Ruth Galloway quickly becomes part of the investigation: partly because Nelson and his team count on her for her expertise (although usually for Iron Age skeletons!), and mostly because an old friend from archaeology school is in town for a conference of woman Anglican priests heading toward higher positions in the church hierarchy. When Hilary Smithson reconnects with Ruth, there's a powerful ulterior motive for getting back in touch: threats against her life, which Hilary hopes that Ruth can help assess, based on all the modern-day police connections that Ruth's clearly experienced in the past few (very public) years.
"The thing is," says Hilary again, cubing the cubes, "there are some people who just don't like the idea of woman priests."

Ruth knows. She's read about it in the Guardian. Though, to be honest, she usually skips those articles on the way to the TV listings.

"Most women priests get abuse of some kind, people saying things, refusing to come to their services. When I first started getting the letters I didn't think anything of it. A rite of passage ... Then, at the end of last year, the tone seemed to change, to become nastier, more sinister. But what worried me most were the references to archaeology ... because it was specific to me. ... He must have found out that I was coming to this conference."
Ruth's dubious about her ability to help -- but soon the twists of events threaten her carefully balanced life, including her relationship with her daughter's father, and when her own slant on the past comes into play (archaeology matters!), she moves several steps ahead of the police in grasping the motive for the spate of deaths of blond young women like the one "in blue."

Elly Griffiths spins a tight, taut, and neatly twisted crime plot where the significant characters -- Ruth, Nelson, Cathbad -- must learn something deeper about themselves and their part of England in order to solve the crimes and stop their escalation.
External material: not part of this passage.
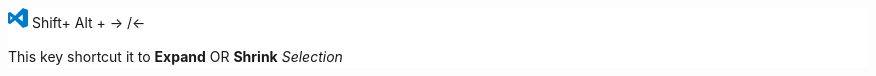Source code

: <img src="https://github.com/blackcrabb/VSCodeCheatsheet/blob/master/Images/visual-studio-code-logo-png-transparent.png" alt="VSCode" width="20" height="20" /> Shift+ Alt + → /← </h4>

This key shortcut it to **Expand** OR **Shrink** *Selection*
Each time I read another in the Ruth Galloway series, I marvel at how few people know these. It's something about the English source of the books, of course ... THE WOMAN IN BLUE was release on the other side of the Atlantic in February, reaching us quietly in May through Houghton Mifflin Harcourt. If I could summon up a change in the way these books arrive here, I'd send Griffiths on a major tour, where she could reveal her own secret life (her name's not really Griffiths! -- see her website for more) and connect with the smart savvy readers who appreciate her books so much. (I reviewed numbers 6 and 7 here.)

But then again, that would get in the way of writing Ruth Galloway investigation number 9 -- and I want more of these, for a very satisfying shelf of mysteries that I re-read with pleasure. Now that I think of it, maybe that's how I'll celebrate the start of official summer in a few weeks: by returning to the start of the series and reading them all again. Yes!